おはる屋の売却話が発覚して2週間。子ども達なりに駆けずり回り努力した結果、かなりの数の署名が集まった。
もちろん、雅司さんの協力をはじめとしたマスコミの力も否定できない。だけど、根気強い地道な活動が一番の力だったと思う。
「さて、これをどこに提出するかだけど……」
空くんが腕を組みながら思案してると、後ろで座ってた雅司さんが情報を提供してくれる。
「それならばもう調べがついてる。売却先はダンディコーポレーションだが、あくまでも桂不動産の子会社で。開発プロジェクトの母体は桂興産だ。つまり、そこの本社に乗り込めばいい」
「乗り込む! そうだ。行こうぜ。おれたちがおはる屋を助けるんだ」
お~! と、堅くん達は正義の味方のノリで気炎を上げるけど。
「おいおい、アポなしでいきなり行っても追い出されるだけだろ。まずは電話をしねえと」
さすが高校生なだけあって、空くんは現実的な考え方をする。だけど、雅司さんがそれをぶち壊した。

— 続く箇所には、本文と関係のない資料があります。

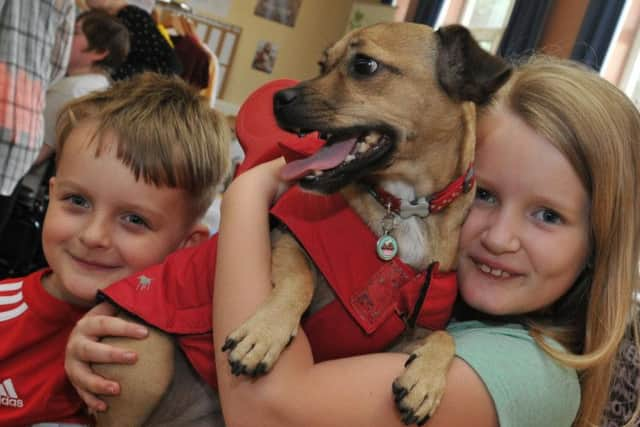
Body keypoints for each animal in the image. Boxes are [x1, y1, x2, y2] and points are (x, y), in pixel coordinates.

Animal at [91, 23, 510, 427]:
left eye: (364, 65)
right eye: (323, 63)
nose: (279, 99)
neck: (407, 209)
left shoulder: (394, 338)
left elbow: (444, 337)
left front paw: (426, 381)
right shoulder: (289, 238)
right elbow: (300, 280)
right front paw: (265, 333)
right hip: (146, 355)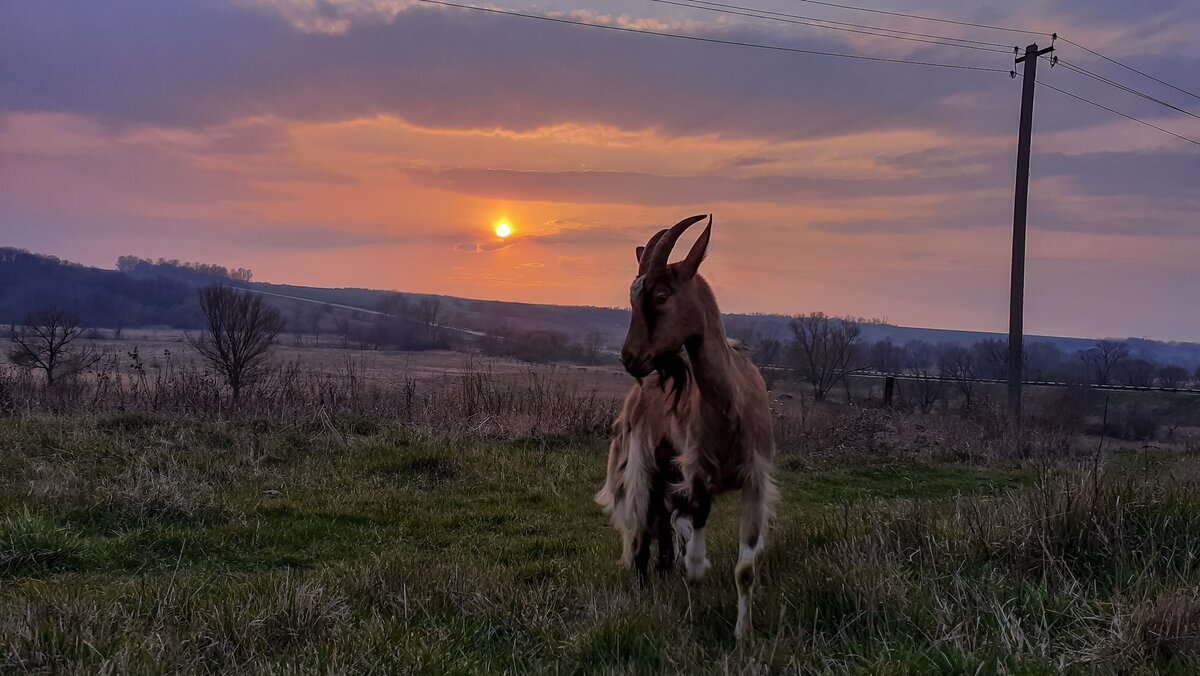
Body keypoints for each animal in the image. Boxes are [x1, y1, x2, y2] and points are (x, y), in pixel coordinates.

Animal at [592, 216, 777, 638]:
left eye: (661, 295)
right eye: (632, 299)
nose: (630, 358)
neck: (728, 408)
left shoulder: (754, 480)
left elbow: (745, 568)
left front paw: (743, 635)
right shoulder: (695, 480)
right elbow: (694, 565)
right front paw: (693, 621)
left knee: (661, 533)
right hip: (645, 467)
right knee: (642, 537)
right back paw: (645, 590)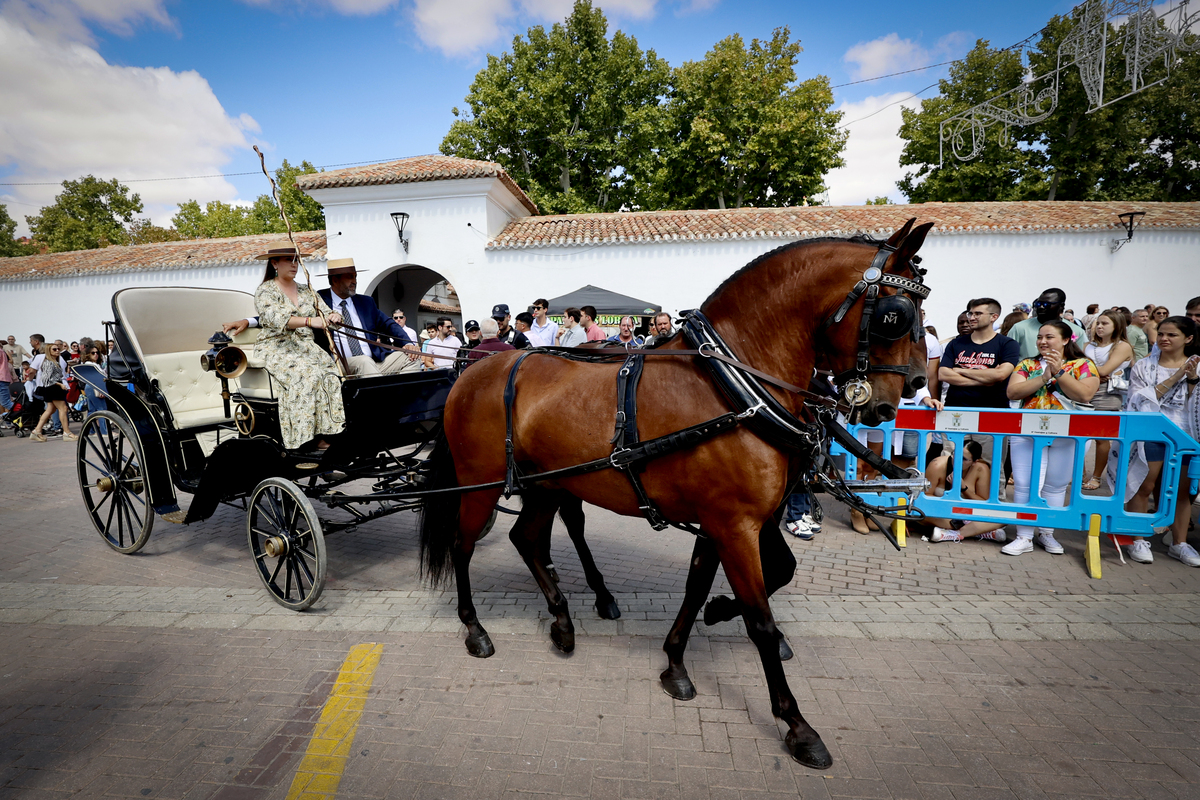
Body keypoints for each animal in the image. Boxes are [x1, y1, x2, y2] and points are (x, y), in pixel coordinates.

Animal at [422, 219, 936, 767]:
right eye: (896, 315)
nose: (900, 396)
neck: (734, 387)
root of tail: (473, 370)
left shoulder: (725, 522)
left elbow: (710, 587)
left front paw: (680, 657)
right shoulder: (734, 525)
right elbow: (760, 619)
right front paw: (796, 724)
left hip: (545, 485)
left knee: (527, 539)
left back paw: (562, 621)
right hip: (481, 485)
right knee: (462, 544)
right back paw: (476, 628)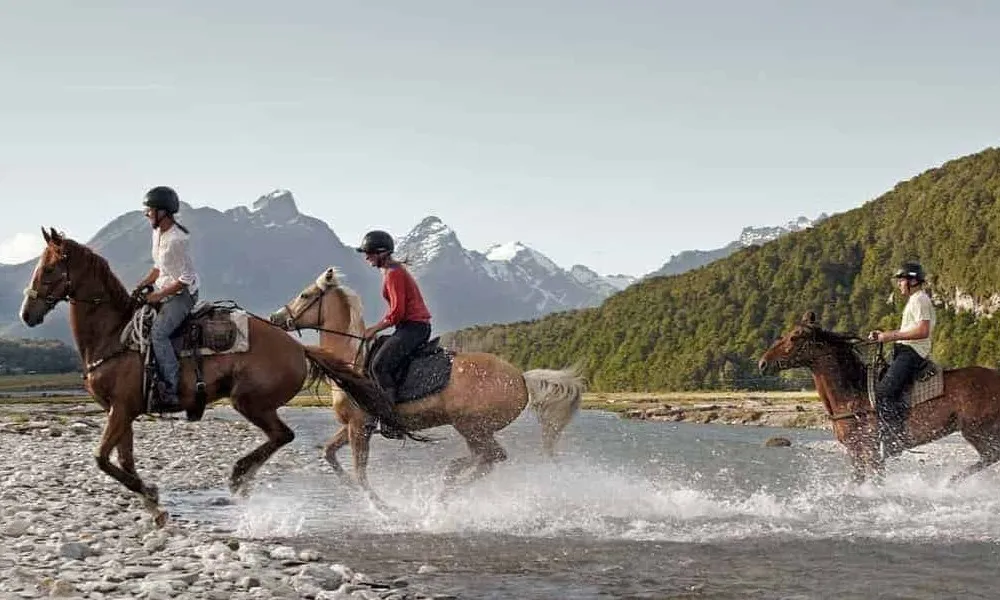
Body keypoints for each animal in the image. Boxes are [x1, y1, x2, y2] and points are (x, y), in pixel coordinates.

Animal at [19, 228, 402, 527]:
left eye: (49, 268)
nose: (27, 313)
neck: (114, 335)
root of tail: (297, 346)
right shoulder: (122, 411)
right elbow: (123, 460)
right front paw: (152, 503)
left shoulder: (122, 409)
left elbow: (101, 458)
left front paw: (152, 495)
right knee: (280, 438)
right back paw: (242, 480)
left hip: (249, 402)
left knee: (283, 435)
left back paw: (238, 476)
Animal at [268, 267, 586, 504]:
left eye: (305, 294)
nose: (275, 317)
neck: (350, 359)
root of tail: (521, 377)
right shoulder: (354, 425)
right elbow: (330, 454)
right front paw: (351, 489)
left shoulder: (359, 426)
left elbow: (361, 473)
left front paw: (384, 509)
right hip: (475, 429)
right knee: (486, 459)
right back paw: (447, 486)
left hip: (472, 425)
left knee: (491, 457)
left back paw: (446, 487)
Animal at [758, 311, 1000, 483]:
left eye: (794, 337)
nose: (762, 363)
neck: (852, 395)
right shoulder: (855, 452)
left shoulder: (871, 451)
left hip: (977, 430)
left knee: (991, 455)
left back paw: (950, 482)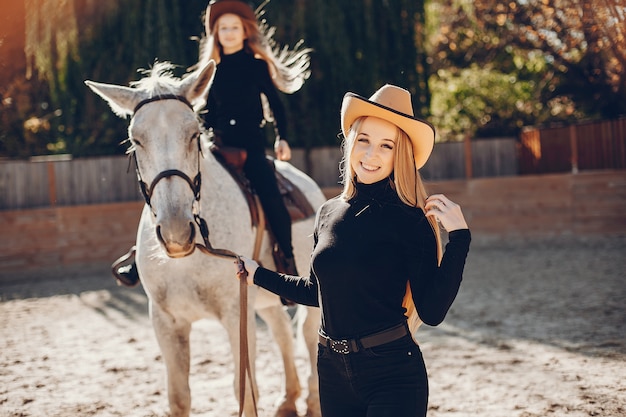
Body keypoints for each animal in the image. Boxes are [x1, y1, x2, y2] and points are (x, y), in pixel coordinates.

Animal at [85, 61, 324, 416]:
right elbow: (179, 397)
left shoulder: (236, 316)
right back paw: (288, 399)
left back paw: (312, 399)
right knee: (282, 331)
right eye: (136, 140)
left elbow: (245, 392)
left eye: (194, 134)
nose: (175, 231)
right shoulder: (166, 322)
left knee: (308, 335)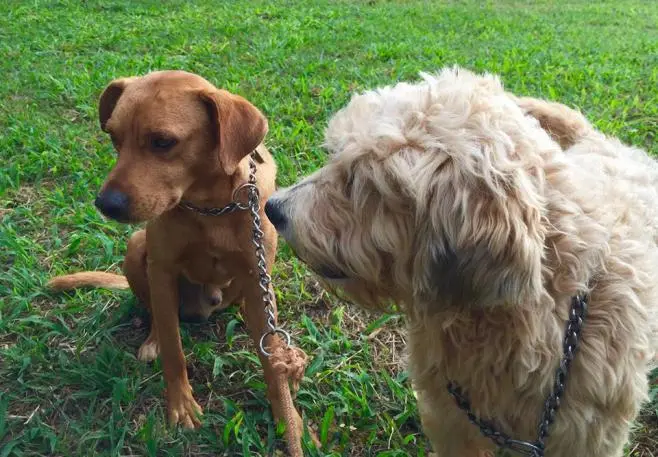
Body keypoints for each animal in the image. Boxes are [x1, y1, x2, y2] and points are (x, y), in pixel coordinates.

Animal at [48, 69, 304, 436]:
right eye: (114, 138)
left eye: (163, 142)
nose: (105, 204)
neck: (209, 207)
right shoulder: (162, 268)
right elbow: (173, 348)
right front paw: (181, 404)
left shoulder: (257, 275)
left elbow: (269, 360)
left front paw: (289, 421)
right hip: (136, 247)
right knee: (157, 312)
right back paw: (153, 338)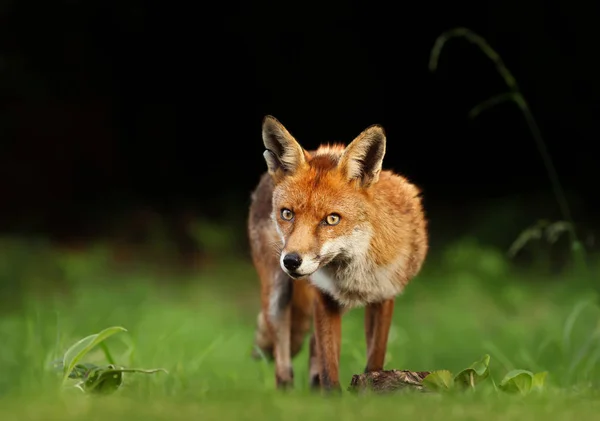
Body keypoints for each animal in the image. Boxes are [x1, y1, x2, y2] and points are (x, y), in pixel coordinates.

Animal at [247, 115, 426, 390]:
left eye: (332, 219)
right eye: (287, 214)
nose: (291, 261)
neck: (357, 270)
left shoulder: (385, 294)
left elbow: (375, 356)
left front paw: (372, 385)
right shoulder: (324, 296)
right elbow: (329, 364)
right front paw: (332, 396)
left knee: (311, 346)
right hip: (277, 293)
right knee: (283, 350)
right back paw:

「いや、予告無しで突撃した方がインパクトが大きい。ちょうどオレの知り合いのテレビ局クルーがスタンバってるから、あっちも無下にはできないさ」
「そうそう! 突撃だ!!」
「悪いやつらをやっつけろ~」
何だかよくわからないノリで、雅司さんが運転するワンボックスカーに乗るはめになった。